* **Problem to work on**
Using the line that has "index mcp: (467, 419)" as the starting point, print each line to the end of the material below word for word. Add no other lines.
-- Recorded data follows --
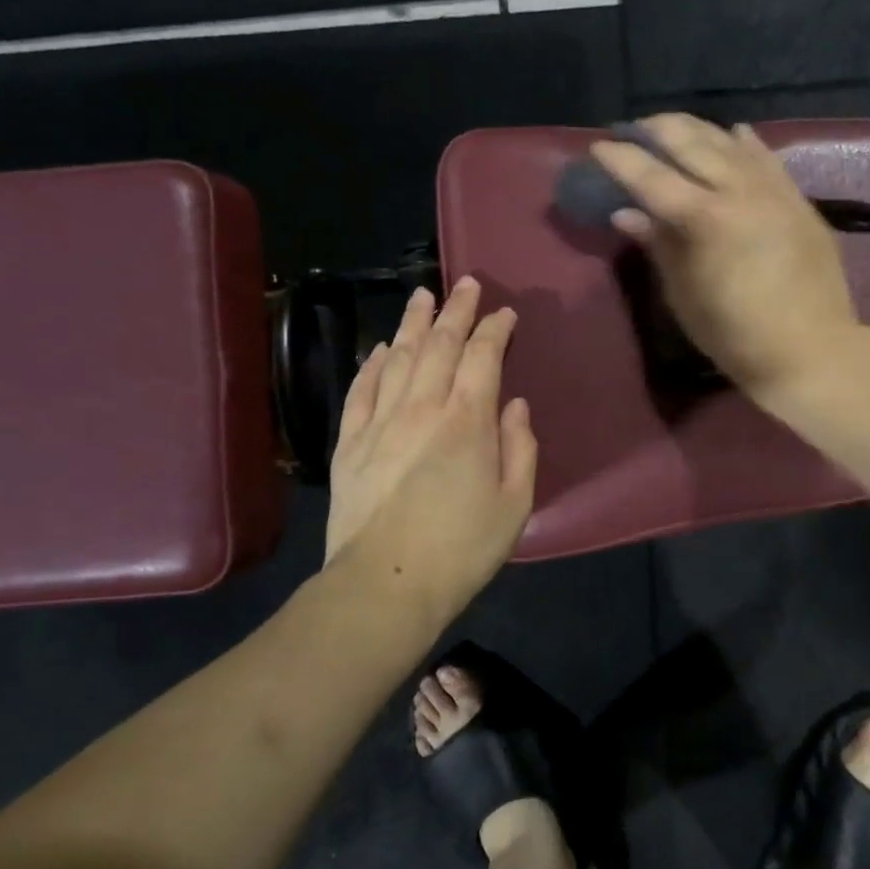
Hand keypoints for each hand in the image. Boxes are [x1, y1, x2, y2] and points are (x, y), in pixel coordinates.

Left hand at [325, 278, 537, 618]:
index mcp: (467, 419)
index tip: (505, 314)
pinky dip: (372, 364)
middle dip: (456, 310)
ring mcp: (380, 422)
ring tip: (422, 295)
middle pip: (439, 344)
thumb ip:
-- Recorded data concluded --
* **Response**
index mcp: (467, 419)
index tip: (505, 314)
pinky dip: (372, 364)
middle dip: (456, 310)
ring mcp: (380, 422)
ring tip: (422, 295)
middle pip: (439, 344)
thumb ip:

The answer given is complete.